The fix was to notice that the comment was only half true. Slack, GitHub, and Granola are cloud APIs reachable with portable tokens. They never needed the laptop at all. Only the Claude and Codex session logs are genuinely laptop local. So I split the cycle by source. The always-on box now runs SOURCES=slack,github,granola plus mining and drafting on a cron. The laptop's only remaining job is to push its local session logs when it happens to be awake. Moving GitHub off the gh CLI (not installed in the box's container) and onto the REST API was the one real porting cost.

The deeper fix was making the failure visible. The Sources page now shows a per-source "last collected" timestamp and raises a stalled-cycle banner when something has not run in too long. A dark laptop used to be a mystery. Now it is a line on a page.

What that incident taught me was not really about cron. It was that "where does this run" is a confidentiality decision in disguise. The laptop ran everything because the laptop was where the secrets were. Once redaction moved to egress, most of the work no longer needed to touch the laptop at all, and the parts that did (the local logs) became a small, clearly-bounded exception instead of the reason the entire pipeline was fragile. Drawing the egress boundary correctly is what made the box-and-laptop split obvious.

What this does not catch

Deterministic redaction has a real ceiling, and it would be dishonest to pretend otherwise. It catches what it has been told to catch: known secret patterns and the terms in the glossary. It will not catch a novel piece of personal information that matches no pattern and is in no glossary, for example a client's name mentioned for the first time in a meeting. The deterministic pass is fast, cheap, and guaranteed, which is exactly why it belongs at egress. It is not, on its own, sufficient.

That is why it is the first guard and not the only one. A second, slower check runs much later, at the publish gate: an LLM deep-scan that reads the drafted post for the things a regex cannot see. I will get to that gate in Part 4. The important property is layering. The cheap deterministic guard runs where the data is most dangerous (at the source, before egress) and the expensive judgment-based guard runs where the cost is affordable (once, on a finished draft).

The thing I would tell anyone building a system that ingests their real work is this: pick the moment of egress as the place you enforce confidentiality, and make the enforcement code rather than habit. Once confidentiality at egress is a line in the program instead of a note in your head, you stop spending attention on it, and you get to spend that attention on the writing instead.

FAQ

How do you prevent secrets from leaking when ingesting AI session logs into a pipeline?

Run redaction at the collector, on the machine where the logs live, before anything is sent over the wire. The server should only ever receive the redacted text and metadata about what was redacted, never the original. That way a compromised server or backup cannot expose the raw secret.
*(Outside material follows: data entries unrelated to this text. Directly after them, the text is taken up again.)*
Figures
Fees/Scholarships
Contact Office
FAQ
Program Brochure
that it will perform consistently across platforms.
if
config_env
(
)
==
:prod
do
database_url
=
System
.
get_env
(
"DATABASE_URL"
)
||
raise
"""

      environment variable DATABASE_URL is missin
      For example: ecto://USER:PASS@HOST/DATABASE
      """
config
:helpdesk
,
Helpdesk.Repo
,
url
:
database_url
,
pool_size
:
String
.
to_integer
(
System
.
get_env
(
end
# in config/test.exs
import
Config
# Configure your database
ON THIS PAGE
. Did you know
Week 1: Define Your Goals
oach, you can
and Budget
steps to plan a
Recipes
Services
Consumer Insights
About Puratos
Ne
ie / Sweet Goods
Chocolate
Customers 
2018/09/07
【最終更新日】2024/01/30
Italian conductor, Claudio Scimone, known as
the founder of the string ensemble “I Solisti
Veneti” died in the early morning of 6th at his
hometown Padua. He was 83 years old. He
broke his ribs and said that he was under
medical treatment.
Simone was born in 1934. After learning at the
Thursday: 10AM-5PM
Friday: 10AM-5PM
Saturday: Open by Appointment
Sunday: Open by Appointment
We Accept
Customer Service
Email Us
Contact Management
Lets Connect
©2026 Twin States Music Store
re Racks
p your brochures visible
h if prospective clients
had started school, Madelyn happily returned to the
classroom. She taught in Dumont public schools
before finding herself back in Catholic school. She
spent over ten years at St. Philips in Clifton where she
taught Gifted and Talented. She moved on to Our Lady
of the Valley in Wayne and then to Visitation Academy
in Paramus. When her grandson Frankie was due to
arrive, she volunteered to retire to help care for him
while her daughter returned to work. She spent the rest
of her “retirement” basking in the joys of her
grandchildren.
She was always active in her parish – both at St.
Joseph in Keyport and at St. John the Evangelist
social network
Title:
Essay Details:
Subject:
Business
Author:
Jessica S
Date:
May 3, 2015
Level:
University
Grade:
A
Why is server-side redaction after ingest a bad idea?

By the time server-side redaction runs, the raw secret has already traveled, been written to a disk you may not fully control, and potentially landed in a backup. Redacting after egress protects the report, not the data itself.
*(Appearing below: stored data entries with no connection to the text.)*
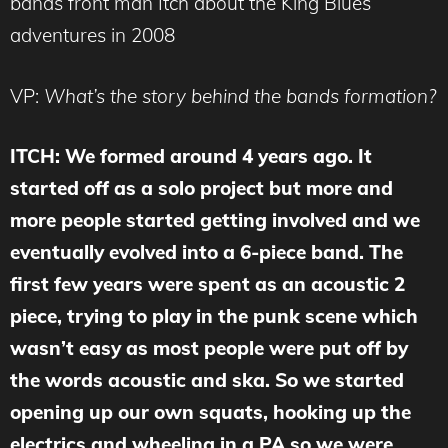
bands front man Itch about the King Blues
adventures in 2008
VP:
What’s the story behind the bands formation?
ITCH: We formed around 4 years ago. It
started off as a solo project but more and
more people started getting involved and we
eventually evolved into a 6-piece band. The
first few years were spent as an acoustic 2
piece, trying to play in the punk scene which
wasn’t easy as most people were put off by
the words acoustic and ska. So we started
opening up our own squats, hooking up the
electrics and wheeling in a PA so we were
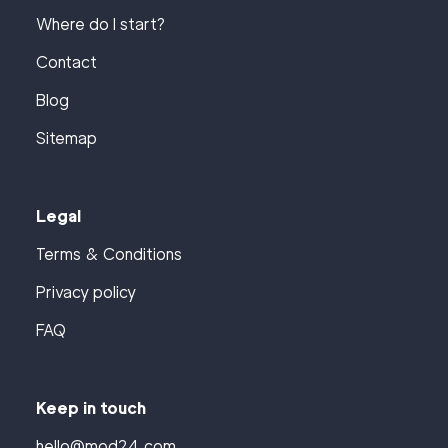
Where do I start?
Contact
Blog
Sitemap
Legal
Terms & Conditions
Privacy policy
FAQ
Keep in touch
hello@mod24.com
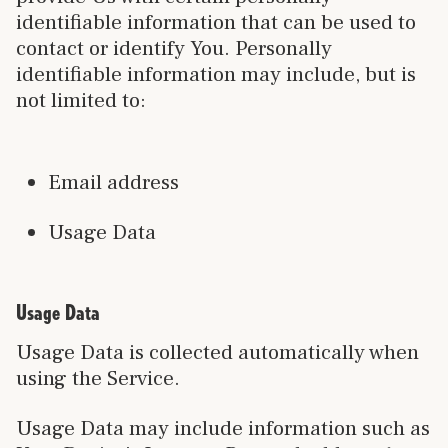
identifiable information that can be used to
contact or identify You. Personally
identifiable information may include, but is
not limited to:
Email address
Usage Data
Usage Data
Usage Data is collected automatically when
using the Service.
Usage Data may include information such as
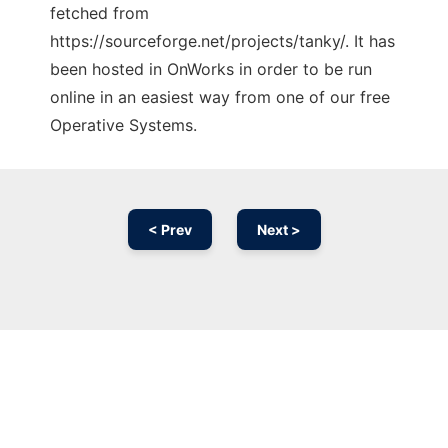
fetched from
https://sourceforge.net/projects/tanky/. It has
been hosted in OnWorks in order to be run
online in an easiest way from one of our free
Operative Systems.
< Prev
Next >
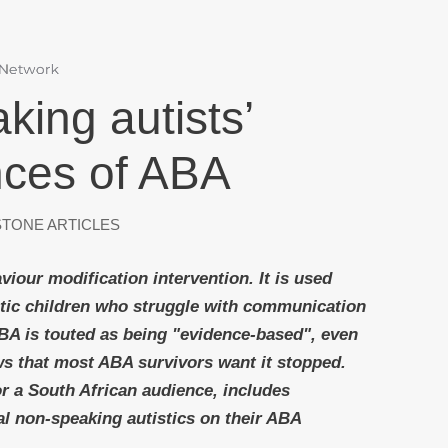
ing autists’
nces of ABA
TONE ARTICLES
viour modification intervention. It is used
istic children who struggle with communication
ABA is touted as being "evidence-based", even
s that most ABA survivors want it stopped.
for a South African audience, includes
al non-speaking autistics on their ABA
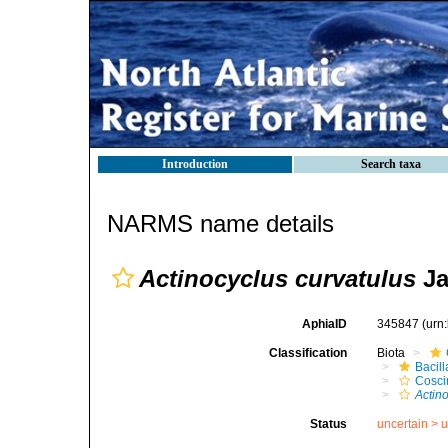
Introduction
Search taxa
NARMS name details
Actinocyclus curvatulus
Ja
AphiaID
345847
(urn
Classification
Biota
Bacil
Cosci
Actin
Status
uncertain >
u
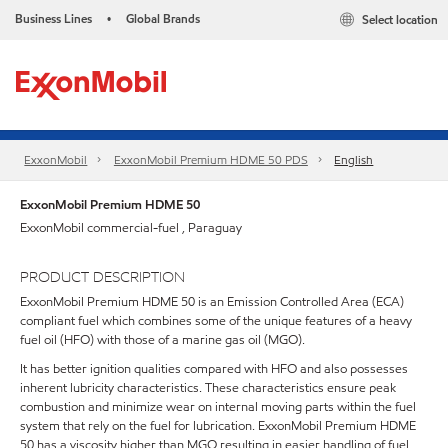
Business Lines
Global Brands
Select location
•
ExxonMobil
ExxonMobil Premium HDME 50 PDS
English
ExxonMobil Premium HDME 50
ExxonMobil commercial-fuel , Paraguay
PRODUCT DESCRIPTION
ExxonMobil Premium HDME 50 is an Emission Controlled Area (ECA)
compliant fuel which combines some of the unique features of a heavy
fuel oil (HFO) with those of a marine gas oil (MGO).
It has better ignition qualities compared with HFO and also possesses
inherent lubricity characteristics. These characteristics ensure peak
combustion and minimize wear on internal moving parts within the fuel
system that rely on the fuel for lubrication. ExxonMobil Premium HDME
50 has a viscosity higher than MGO resulting in easier handling of fuel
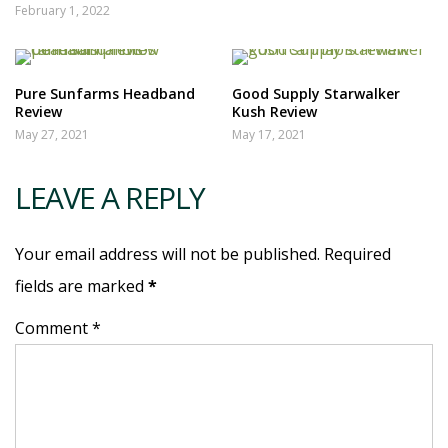
February 1, 2022
Pure Sunfarms Headband
Good Supply Starwalker
Review
Kush Review
May 27, 2021
May 17, 2021
LEAVE A REPLY
Your email address will not be published. Required
fields are marked
*
Comment *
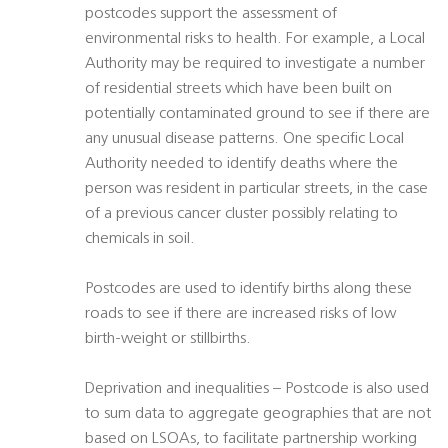
postcodes support the assessment of
environmental risks to health. For example, a Local
Authority may be required to investigate a number
of residential streets which have been built on
potentially contaminated ground to see if there are
any unusual disease patterns. One specific Local
Authority needed to identify deaths where the
person was resident in particular streets, in the case
of a previous cancer cluster possibly relating to
chemicals in soil.
Postcodes are used to identify births along these
roads to see if there are increased risks of low
birth-weight or stillbirths.
Deprivation and inequalities – Postcode is also used
to sum data to aggregate geographies that are not
based on LSOAs, to facilitate partnership working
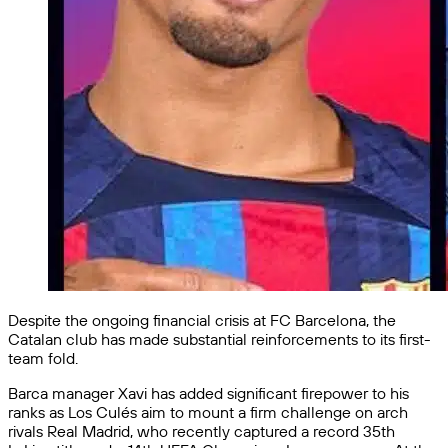
Despite the ongoing financial crisis at FC Barcelona, the
Catalan club has made substantial reinforcements to its first-
team fold.
Barca manager Xavi has added significant firepower to his
ranks as Los Culés aim to mount a firm challenge on arch
rivals Real Madrid, who recently captured a record 35th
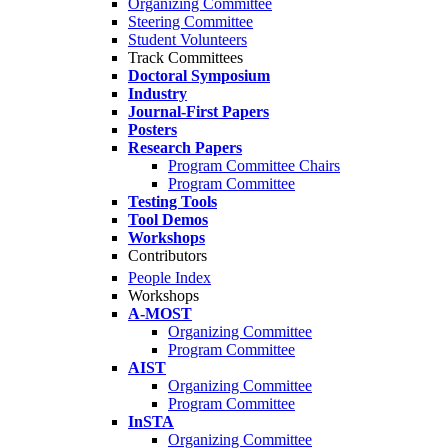
Organizing Committee
Steering Committee
Student Volunteers
Track Committees
Doctoral Symposium
Industry
Journal-First Papers
Posters
Research Papers
Program Committee Chairs
Program Committee
Testing Tools
Tool Demos
Workshops
Contributors
People Index
Workshops
A-MOST
Organizing Committee
Program Committee
AIST
Organizing Committee
Program Committee
InSTA
Organizing Committee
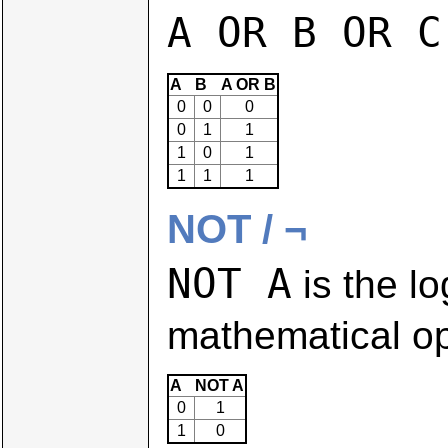
A OR B OR C
A
B
A OR B
0
0
0
0
1
1
1
0
1
1
1
1
NOT / ¬
NOT A
is the lo
mathematical op
A
NOT A
0
1
1
0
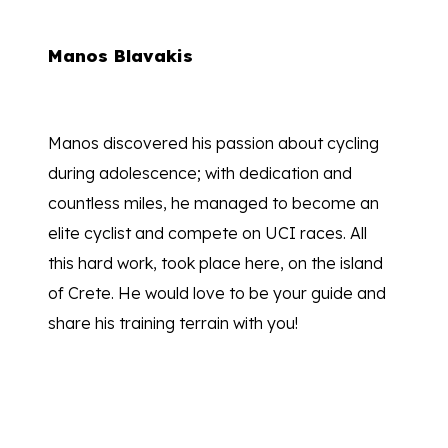
Manos Blavakis
Manos discovered his passion about cycling
during adolescence; with dedication and
countless miles, he managed to become an
elite cyclist and compete on UCI races. All
this hard work, took place here, on the island
of Crete. He would love to be your guide and
share his training terrain with you!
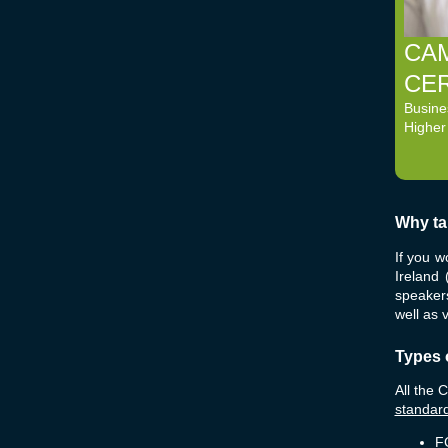
CA
CER
Busine
Higher
Why ta
If you w
Ireland
speakers
well as 
Types 
All the 
standard
FC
What is the difference between a deterministic redaction guard and an LLM deep-scan at a publish gate?

The deterministic guard is fast, cheap, and runs at egress; it catches known secret patterns and glossary terms but will miss novel personal information it has not been told about. The LLM deep-scan runs once on the finished draft and can catch things a regex cannot, like an unrecognized client name. Layering both is the point.
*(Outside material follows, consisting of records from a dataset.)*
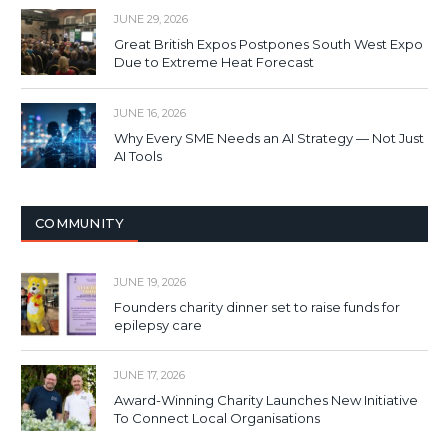
JUNE 29, 2026
Great British Expos Postpones South West Expo
Due to Extreme Heat Forecast
JUNE 16, 2026
Why Every SME Needs an AI Strategy — Not Just
AI Tools
COMMUNITY
JUNE 19, 2026
Founders charity dinner set to raise funds for
epilepsy care
JUNE 17, 2026
Award-Winning Charity Launches New Initiative
To Connect Local Organisations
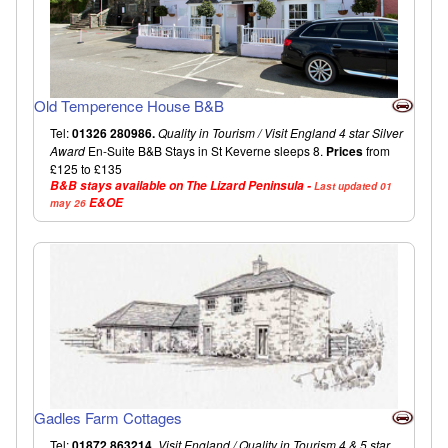
Old Temperence House B&B
Tel:
01326 280986.
Quality in Tourism / Visit England 4 star Silver
Award
En-Suite B&B Stays in St Keverne sleeps 8.
Prices
from
£125 to £135
B&B stays available on The Lizard Peninsula -
Last updated 01
E&OE
may 26
Gadles Farm Cottages
Tel:
01872 863214.
Visit England / Quality in Tourism 4 & 5 star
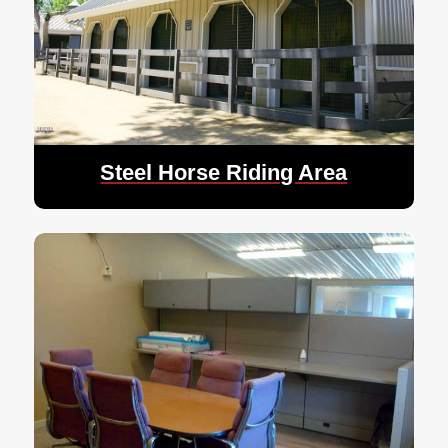
Steel Horse Riding Area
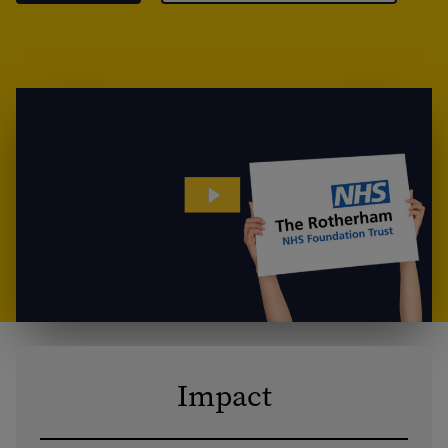
Impact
Why did splitting the pipeline between a laptop and an always-on box matter for confidentiality?

Once redaction moved to egress at the collector, the cloud sources (Slack, GitHub, Granola) no longer needed to touch the laptop at all. Only the genuinely local AI session logs remained laptop-bound, turning a fragile all-or-nothing dependency into a small, clearly-bounded exception.

What should a redaction log record when it finds a secret?

It should record that a redaction happened and what category it fell into, never the value itself. A log that stores the secret in order to report finding it defeats its own purpose.